### Passage

———

I played and am mostly familiar with GURPS 3rd, just FYI.CraigM wrote:How so? I'm very interested in what folks find mechanically unsettling about GURPS.Archmage wrote:Edit: Oh, and the skill system is inane. I can't disagree with that.
Okay, so you have four stats: Strength, Dexterity, IQ, and Health (ST, DX, IQ, and HT). Skills are either physical or mental, and they are graded as easy, average, hard, or very hard (E/A/H/VH). (NB: In GURPS 4e, skills are just easy/average/hard, and there's no physical/mental split. The table is also less inane.)
When you buy a skill, you pay 1, 2, 4, or 8 points for it depending on whether it's E/A/H/VH. At base cost, you get that skill equal to your stat. So if your DX is 14 and you spend 4 points on a Physical/Hard skill you get a skill of 14.
But wait! What if you don't want to spend that many points, or you want a better skill rating than that? You consult the skill costs table (you can work out the progression, but it diverges at high costs for VH skills).
So if you want that Physical/Hard skill at 15 (which is DX+1), you pay 8 points. You can pay 16 to get it up to 16 (DX+2). Or you can pay 2 points to get it at 13 (DX-1), or pay 1 point to get it at 12 (DX-2).

———

### Requirement 1
In the GURPS skill post, what are the four stats a character has?
### Requirement 2
Reproduce the GURPS skill post verbatim between "But wait! What" and "for VH skills).", inclusive.
### Requirement 3
Summarize the GURPS skill post in two sentences.

———

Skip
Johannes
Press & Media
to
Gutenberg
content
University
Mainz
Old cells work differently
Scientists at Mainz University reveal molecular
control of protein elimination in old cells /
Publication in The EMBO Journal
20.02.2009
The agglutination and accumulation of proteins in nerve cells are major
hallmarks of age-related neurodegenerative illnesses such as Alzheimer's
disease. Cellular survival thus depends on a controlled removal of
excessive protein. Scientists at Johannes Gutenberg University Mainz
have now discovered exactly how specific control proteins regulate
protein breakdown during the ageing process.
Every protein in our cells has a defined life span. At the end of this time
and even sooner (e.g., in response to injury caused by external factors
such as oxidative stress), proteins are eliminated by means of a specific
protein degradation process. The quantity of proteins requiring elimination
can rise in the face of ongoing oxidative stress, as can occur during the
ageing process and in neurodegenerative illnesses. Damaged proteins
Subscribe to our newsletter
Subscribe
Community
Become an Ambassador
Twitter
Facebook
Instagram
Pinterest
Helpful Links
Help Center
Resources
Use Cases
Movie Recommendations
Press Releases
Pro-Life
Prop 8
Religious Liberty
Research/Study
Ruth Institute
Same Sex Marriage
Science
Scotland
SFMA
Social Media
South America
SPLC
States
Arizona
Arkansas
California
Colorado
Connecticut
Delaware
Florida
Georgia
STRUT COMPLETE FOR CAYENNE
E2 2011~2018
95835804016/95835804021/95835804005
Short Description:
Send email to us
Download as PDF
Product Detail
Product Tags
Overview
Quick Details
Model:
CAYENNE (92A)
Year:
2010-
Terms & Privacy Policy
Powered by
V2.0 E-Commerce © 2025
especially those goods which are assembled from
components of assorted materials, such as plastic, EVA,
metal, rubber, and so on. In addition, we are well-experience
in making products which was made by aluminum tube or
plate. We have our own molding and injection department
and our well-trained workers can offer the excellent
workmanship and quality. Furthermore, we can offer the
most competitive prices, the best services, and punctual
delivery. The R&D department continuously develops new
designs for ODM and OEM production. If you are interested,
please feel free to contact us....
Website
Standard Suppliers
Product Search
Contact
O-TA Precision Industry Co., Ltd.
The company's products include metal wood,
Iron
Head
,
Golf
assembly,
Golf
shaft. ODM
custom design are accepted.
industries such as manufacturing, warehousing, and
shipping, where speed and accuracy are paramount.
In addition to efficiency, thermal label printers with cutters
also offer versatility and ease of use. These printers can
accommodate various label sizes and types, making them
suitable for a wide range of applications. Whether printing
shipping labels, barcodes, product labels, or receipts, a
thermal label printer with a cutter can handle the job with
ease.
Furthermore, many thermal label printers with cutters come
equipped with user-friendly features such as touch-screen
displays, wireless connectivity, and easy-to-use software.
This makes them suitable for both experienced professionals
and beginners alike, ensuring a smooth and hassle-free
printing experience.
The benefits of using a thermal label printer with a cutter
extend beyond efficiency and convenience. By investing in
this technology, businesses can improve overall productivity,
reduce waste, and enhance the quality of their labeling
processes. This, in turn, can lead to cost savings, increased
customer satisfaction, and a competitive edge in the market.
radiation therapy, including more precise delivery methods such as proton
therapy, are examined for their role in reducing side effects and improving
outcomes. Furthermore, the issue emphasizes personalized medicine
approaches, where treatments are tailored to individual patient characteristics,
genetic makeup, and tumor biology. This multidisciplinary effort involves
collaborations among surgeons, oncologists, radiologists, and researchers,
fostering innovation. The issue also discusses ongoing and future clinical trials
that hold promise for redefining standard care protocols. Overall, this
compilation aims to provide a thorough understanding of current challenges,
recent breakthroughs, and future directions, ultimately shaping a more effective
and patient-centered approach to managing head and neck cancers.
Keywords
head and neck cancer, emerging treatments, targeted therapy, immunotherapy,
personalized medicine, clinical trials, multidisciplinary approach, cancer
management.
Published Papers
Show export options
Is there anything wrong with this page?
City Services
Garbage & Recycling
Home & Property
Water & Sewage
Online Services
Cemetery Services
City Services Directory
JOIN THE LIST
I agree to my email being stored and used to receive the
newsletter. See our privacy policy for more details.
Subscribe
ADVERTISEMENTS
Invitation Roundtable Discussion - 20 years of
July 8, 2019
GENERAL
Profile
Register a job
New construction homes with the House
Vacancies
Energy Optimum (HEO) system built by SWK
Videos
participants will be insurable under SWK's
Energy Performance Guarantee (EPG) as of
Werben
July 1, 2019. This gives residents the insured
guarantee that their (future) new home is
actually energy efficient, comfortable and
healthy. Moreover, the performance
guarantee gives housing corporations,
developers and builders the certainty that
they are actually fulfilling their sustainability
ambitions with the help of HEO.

———

### Expected answer 1
Strength, Dexterity, IQ, and Health (ST, DX, IQ, and HT).

### Expected answer 2
But wait! What if you don't want to spend that many points, or you want a better skill rating than that? You consult the skill costs table (you can work out the progression, but it diverges at high costs for VH skills).

### Expected answer 3
Characters have four stats (ST, DX, IQ, and HT), and skills are physical or mental and graded easy, average, hard, or very hard. Paying a skill's base cost of 1, 2, 4, or 8 points gives it at the level of its stat, while a skill costs table sets the price of other levels, such as 8 points for a Physical/Hard skill at DX+1 or 1 point at DX-2.